| Work task |
Each line of the data below holding the word "imbus" must be copied.

[Collected data]
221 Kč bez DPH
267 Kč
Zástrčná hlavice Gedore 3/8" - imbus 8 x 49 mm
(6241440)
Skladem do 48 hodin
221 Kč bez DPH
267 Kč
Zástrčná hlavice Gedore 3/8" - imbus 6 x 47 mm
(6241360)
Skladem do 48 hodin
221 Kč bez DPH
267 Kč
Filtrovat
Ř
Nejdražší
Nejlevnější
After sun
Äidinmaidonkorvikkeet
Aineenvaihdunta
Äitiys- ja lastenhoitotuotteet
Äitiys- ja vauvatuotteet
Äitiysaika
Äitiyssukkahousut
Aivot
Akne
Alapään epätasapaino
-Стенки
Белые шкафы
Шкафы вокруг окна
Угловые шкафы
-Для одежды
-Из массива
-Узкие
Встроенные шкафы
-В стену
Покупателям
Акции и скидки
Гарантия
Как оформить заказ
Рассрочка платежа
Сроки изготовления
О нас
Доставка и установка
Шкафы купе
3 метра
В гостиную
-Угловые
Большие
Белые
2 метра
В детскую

| Exercise result |
Zástrčná hlavice Gedore 3/8" - imbus 8 x 49 mm
Zástrčná hlavice Gedore 3/8" - imbus 6 x 47 mm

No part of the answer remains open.